Today marks the latest battle in America's democracy as voters cast their ballots in the midterm elections. These are held every four years in November, near the midpoint of a president's term of office. They include all 435 seats in the House of Representatives, 34 of the 100 seats in the Senate, and 34 of the 50 state governors. Historically, it tends to have a low voter turnout. But with all the controversy surrounding Donald Trump, this election is being viewed as a referendum of his presidency. Already there has been a record number of voter registrations, as well as early voting and requests for absentee ballots; an indication that the electorate is taking this very seriously. Up for grabs is control of the Congress—the legislative branch of their government. The Democrats need to wrest control of the House from the Republicans if they are to have any chance of arresting what they believe is the wrong direction that the country is heading in. The Republicans, on the other hand, are hard-pressed to maintain control, with their candidates in marginal districts walking a fine line by supporting a polarising president while not alienating large swaths of their constituents. But even as the power of these parties ebb and flow, the effects on the American people cannot easily be undone.
Trump chooses to be 'provoker-in-chief'
I have written several columns on President Trump, unabashedly criticising his personality and policies. I stand by my opinions. My concern has always been that Mr Trump, then as a candidate and now as president, purposely appeals to dark sentiments of the American psyche, stoking feelings of fear and hate to pander to his base. At his rallies, his characteristic fiery rhetoric is laced with insults and accusatory statements that denigrate his opponents and entire groups of people alike. And when the president does it, it not only validates those feelings of bigotry but normalises the open use of such language as well. That being said…I do not subscribe to the notion that everyone who voted for Trump is a racist; after all, some of those people also voted twice for President Obama. As low as my opinion may be of this president, I nonetheless respect the choice of those who voted for him; admittedly, I find that difficult at times. Unfortunately, a divisive narrative is already firmly in place, where Donald Trump is perceived as either the saviour or the destroyer of America. Those who support him believe that he can do no wrong, and those who oppose him fail to recognise when he does get something right. The fallout has sometimes become very personal, with family members being estranged and friendships broken. Ironically, the one thing that both sides agree on is their mutual loathing of each another.
Of course, this is a narrative that T&T is accustomed to. Where the “till ah dead” mentality leads the loyal masses to demonise the politically different-minded. But while we accept that for ourselves, we expect better from the world's leading democracy—that the day after an election they cease being Democrats or Republicans and return to being Americans one and all. However, considering the intense animosity that now permeates its society, from the citizens on main street to the elected officials on the floor of the Congress, the question isn't whether the increase in negative discourse is a result of the current president's temperament, but whether it will continue even after his term in office has ended.
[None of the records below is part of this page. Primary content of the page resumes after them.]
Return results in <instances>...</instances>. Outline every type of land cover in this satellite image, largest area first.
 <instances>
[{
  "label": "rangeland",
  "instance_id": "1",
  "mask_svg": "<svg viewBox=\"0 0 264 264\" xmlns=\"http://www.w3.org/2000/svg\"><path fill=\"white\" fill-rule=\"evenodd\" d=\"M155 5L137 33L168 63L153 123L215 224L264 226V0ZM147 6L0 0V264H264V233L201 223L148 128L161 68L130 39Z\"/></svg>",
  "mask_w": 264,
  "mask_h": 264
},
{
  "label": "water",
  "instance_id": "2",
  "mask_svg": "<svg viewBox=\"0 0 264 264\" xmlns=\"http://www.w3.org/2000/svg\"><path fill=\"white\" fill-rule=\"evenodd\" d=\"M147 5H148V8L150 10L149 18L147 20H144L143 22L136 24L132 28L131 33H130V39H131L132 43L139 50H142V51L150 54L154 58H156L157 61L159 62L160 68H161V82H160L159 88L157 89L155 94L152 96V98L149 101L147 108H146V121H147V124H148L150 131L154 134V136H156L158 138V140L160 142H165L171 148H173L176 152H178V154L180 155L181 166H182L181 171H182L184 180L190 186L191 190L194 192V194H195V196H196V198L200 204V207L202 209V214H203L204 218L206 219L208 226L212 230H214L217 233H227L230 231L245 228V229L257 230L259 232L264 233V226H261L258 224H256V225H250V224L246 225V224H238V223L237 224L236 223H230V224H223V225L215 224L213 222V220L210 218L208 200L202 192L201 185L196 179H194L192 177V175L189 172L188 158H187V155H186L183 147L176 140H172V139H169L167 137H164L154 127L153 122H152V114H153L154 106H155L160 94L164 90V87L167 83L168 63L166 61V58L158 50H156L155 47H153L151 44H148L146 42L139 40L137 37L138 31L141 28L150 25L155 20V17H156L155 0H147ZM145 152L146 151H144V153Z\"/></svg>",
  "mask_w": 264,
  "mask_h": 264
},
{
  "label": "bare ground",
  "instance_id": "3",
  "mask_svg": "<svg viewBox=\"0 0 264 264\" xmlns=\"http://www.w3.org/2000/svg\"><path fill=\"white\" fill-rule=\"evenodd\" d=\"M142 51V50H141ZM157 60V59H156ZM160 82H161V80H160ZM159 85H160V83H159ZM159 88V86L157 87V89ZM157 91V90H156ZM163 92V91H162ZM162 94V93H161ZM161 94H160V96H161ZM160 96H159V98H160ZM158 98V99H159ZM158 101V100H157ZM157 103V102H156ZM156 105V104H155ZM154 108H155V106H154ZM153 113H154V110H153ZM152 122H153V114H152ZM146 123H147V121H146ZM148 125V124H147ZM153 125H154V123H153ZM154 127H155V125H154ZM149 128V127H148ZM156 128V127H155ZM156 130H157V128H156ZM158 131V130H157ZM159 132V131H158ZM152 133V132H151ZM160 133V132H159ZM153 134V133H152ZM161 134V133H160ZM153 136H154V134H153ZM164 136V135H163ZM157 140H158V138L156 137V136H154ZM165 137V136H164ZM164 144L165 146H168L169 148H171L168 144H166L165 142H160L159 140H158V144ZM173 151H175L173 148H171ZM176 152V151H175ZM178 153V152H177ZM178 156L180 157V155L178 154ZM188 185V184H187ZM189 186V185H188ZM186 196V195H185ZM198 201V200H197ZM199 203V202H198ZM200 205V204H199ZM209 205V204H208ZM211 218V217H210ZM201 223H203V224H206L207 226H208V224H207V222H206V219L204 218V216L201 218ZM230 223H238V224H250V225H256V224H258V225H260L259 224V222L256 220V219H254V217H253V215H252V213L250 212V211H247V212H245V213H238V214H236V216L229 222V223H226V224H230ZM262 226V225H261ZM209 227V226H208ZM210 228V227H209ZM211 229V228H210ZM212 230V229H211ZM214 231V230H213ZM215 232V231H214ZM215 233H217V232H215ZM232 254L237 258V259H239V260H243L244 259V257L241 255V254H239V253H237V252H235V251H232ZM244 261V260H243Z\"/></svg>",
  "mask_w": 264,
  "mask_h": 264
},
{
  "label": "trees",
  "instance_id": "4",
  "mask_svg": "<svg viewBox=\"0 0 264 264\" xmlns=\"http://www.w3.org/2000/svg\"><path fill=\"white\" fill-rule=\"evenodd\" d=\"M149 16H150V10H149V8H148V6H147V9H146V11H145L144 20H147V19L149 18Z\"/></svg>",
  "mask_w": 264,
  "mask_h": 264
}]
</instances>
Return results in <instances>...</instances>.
The Prussian general and military theorist, Carl von Clausewitz (1780-1831), in his collected works titled On War, observed that “War is the continuation of politics by other means.” But what we are witnessing in the United States is how its politics has turned into a new type of war—a social one…where vitriolic words and opinions are proving to be just as destructive as shot and shell. Notwithstanding Sun Tzu's postulation, true understanding in politics isn't about victory for any one party, but the necessity of their working together for the benefit of all citizens. Questionable language aside, Donald Trump's greatest failing is that he seems to have no desire to be a president for all Americans, but chooses instead to be the “provoker-in-chief” of a starkly divided country. By day's end, the fate of his presidency will be decided, while the war for the future of America's democracy rages on.